Currency traders in the black market last Thursday expected that the Sudanese pound would continue to drop against the dollar. They pointed to the increasing demand while the supply remains very limited.
On Tuesday, Shazali a black market trader told Sudan Tribune that dollar exchange rate last Friday was 17.6 SDG and declined to 17.4 SDG at the middle of the week before hiking again to 17.8 SDG.
The CBoS expected that the incentive policy would help attracting Sudanese expatriates to sell their savings to the official banking institutions.
On the other side, currency trader traders stopped selling the dollar but continued buying, according to Ahmed another black market trader. He explained that they wanted to see the impact of the new measures.
The banks were not able to attract expatriates’ remittances during the whole week, as the exchange rate in back market went up.
“We expect that Sudanese pound to continue dropping against foreign currencies because the central bank has no sufficient reserves of hard currency to control the exchange rate,” the trader said.
He added that expatriates have no trust in the CBoS and prefer to transfer their money through the black market which keeps offering interesting rates.
Officials at the finance ministry expected that the new increase of exchange rate for the commercial banks would attract the $4 billion transferred by the expats through the black market.

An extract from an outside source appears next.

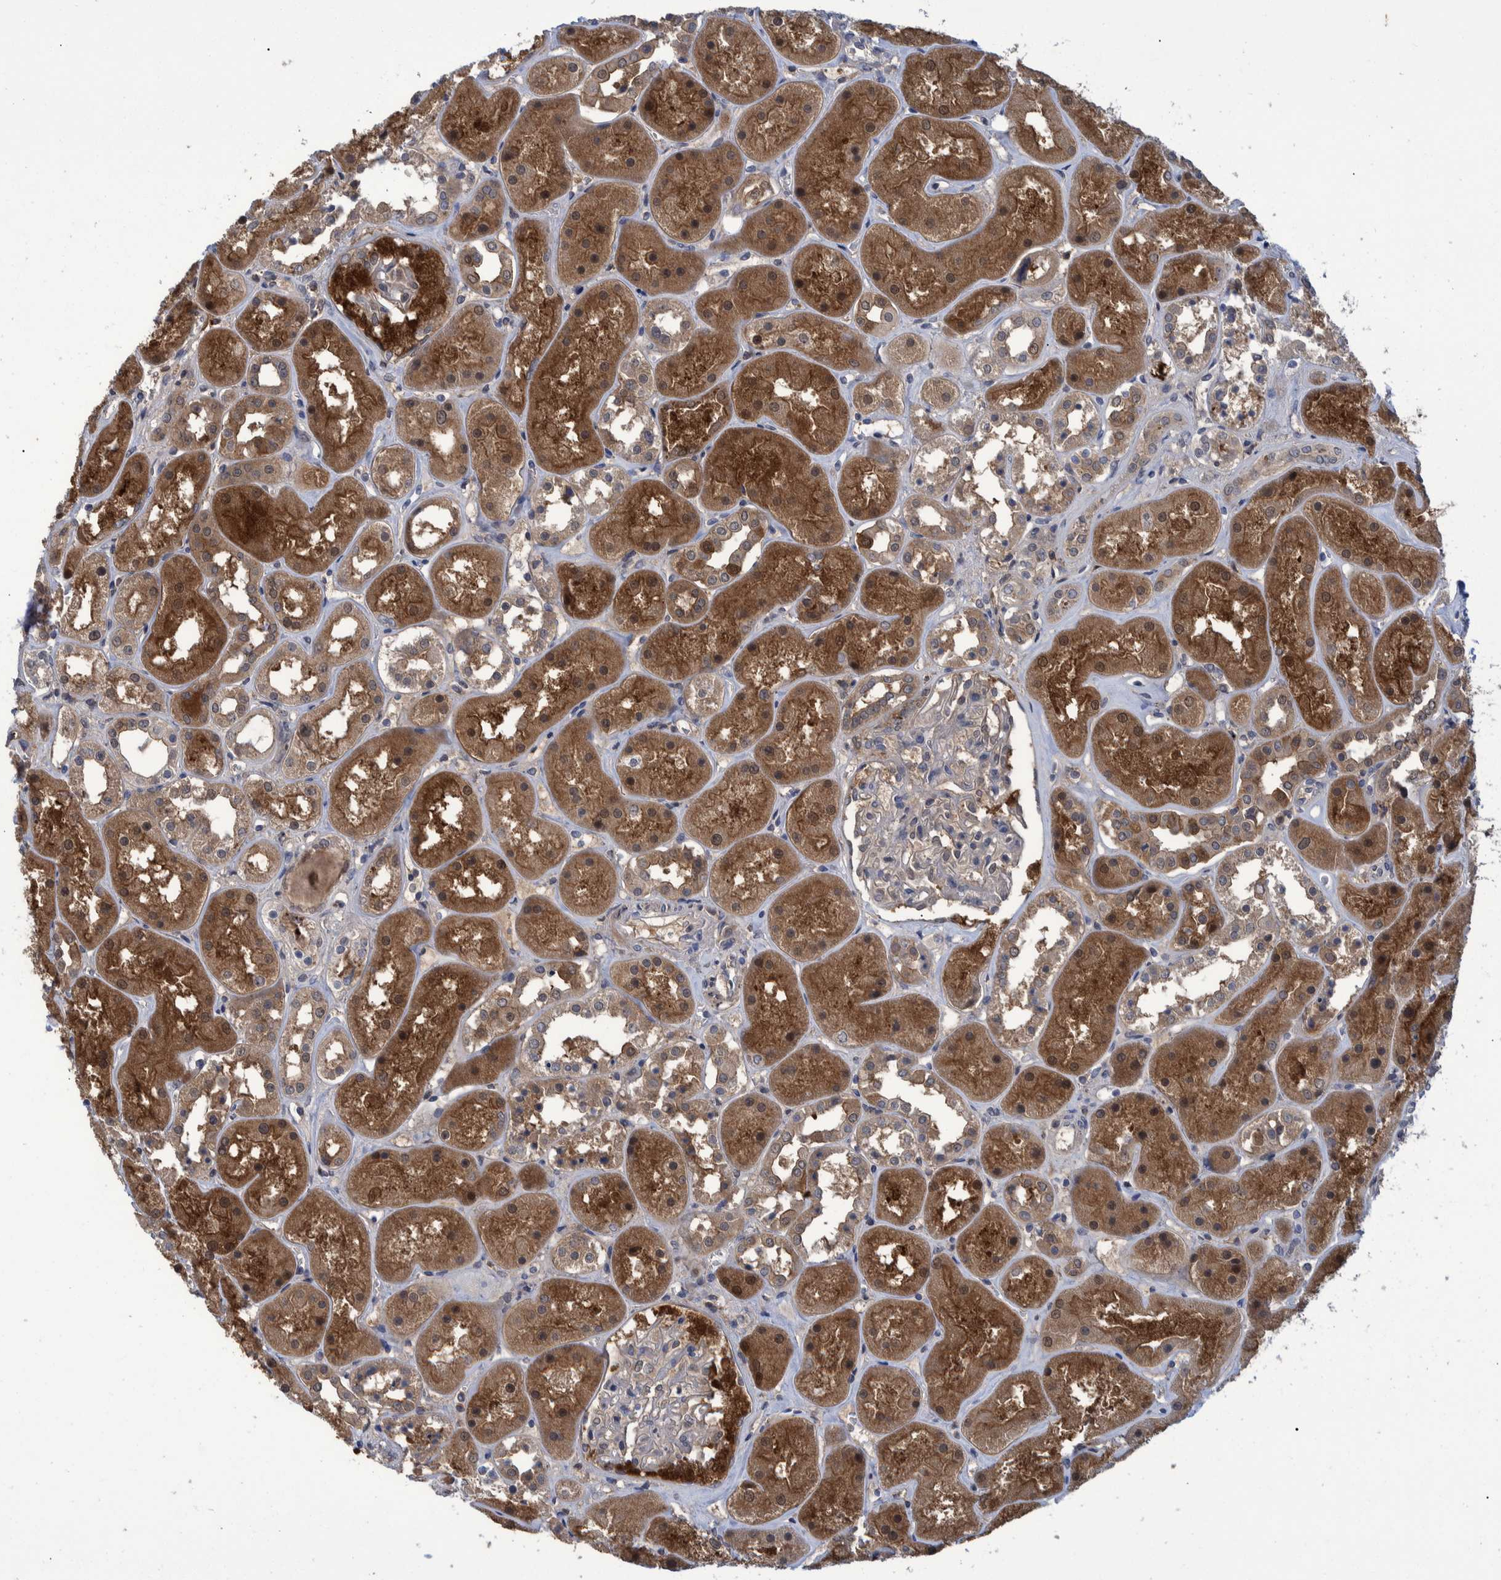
{"staining": {"intensity": "weak", "quantity": "25%-75%", "location": "cytoplasmic/membranous"}, "tissue": "kidney", "cell_type": "Cells in glomeruli", "image_type": "normal", "snomed": [{"axis": "morphology", "description": "Normal tissue, NOS"}, {"axis": "topography", "description": "Kidney"}], "caption": "Immunohistochemistry (IHC) (DAB) staining of unremarkable kidney reveals weak cytoplasmic/membranous protein positivity in approximately 25%-75% of cells in glomeruli. (IHC, brightfield microscopy, high magnification).", "gene": "PCYT2", "patient": {"sex": "male", "age": 70}}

Traders expect that US exchange rate in the black market might reach 20 SDG within two weeks.
Security authorities usually monitor exchange rate in black market and arrest traders for some time before to release them.
The Sudanese pound dropped down after South Sudan seceded in 2011, as the north Sudan lost three-quarters of oil output, the main source of foreign currency used to support the Sudanese pound and to pay for food and other imports.